Good news for Californians, after one of the worst national disasters in state history. Half of California, including the bay area, is no longer in drought. This occurrence has not happened in the last 4 years.
Looking back a year ago on this same week, only a small 3 percent of California was not in a drought. This year, 42 percent of California is not in drought, all thanks to the endless amount of rain this winter.
From the Santa Cruz Mountains to the Oregon border, which is nearly all of Northern California, has now returned to normal water conditions. Although, important areas of the state such as Santa Barbara and Ventura Counties and San Joaquin Valley from Merced to Bakersfield are still classified as areas in extreme drought. This is due to the fact that these areas received far less rainfall than Northern California. These locations are still having difficulties regarding depleted reservoirs and significantly low water levels.
There are 6 levels of drought intensity, no drought, abnormally dry, moderate drought severe drought, and extreme drought being the worst.
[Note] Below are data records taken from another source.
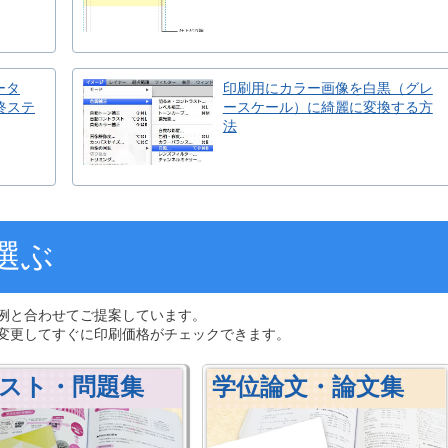
ータ
印刷用にカラー画像を白黒（グレ
終ステ
ースケール）に綺麗に変換する方
法
選ぶ
例と合わせてご提案しています。
変更してすぐに印刷価格がチェックできます。
スト・問題集
学位論文・論文集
Over 28 percent of California is now in extreme drought which is significantly better than last year since it went down from 69 percent.
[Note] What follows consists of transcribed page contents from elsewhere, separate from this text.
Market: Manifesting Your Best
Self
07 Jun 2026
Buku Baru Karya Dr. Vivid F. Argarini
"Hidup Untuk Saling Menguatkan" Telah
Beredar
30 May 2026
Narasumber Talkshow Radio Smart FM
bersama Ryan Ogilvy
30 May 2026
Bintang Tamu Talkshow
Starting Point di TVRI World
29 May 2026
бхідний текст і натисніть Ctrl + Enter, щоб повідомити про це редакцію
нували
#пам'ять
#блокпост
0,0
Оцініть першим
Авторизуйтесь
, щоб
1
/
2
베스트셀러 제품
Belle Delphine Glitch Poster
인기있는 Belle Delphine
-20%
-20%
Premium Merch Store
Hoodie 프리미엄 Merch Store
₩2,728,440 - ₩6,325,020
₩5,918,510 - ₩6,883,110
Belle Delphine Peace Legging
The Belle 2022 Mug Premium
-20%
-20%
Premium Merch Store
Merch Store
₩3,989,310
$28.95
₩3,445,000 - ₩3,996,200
In 2011, the California drought started to take its toll. During the last 5 years, California has seen the driest period since it came about in 1850. Aside from dried up wells and falling reservoir levels, these conditions became a reason for the death of an estimated 102 million trees in Sierra Nevada.
The last week, California suffered with one of its strongest and wettest storms in the last 6 years. Northern California has received 15 to 25 percent of its annual average rainfall in the last 7 days.
California has improved greatly since 2011, we are hoping it continues to improve.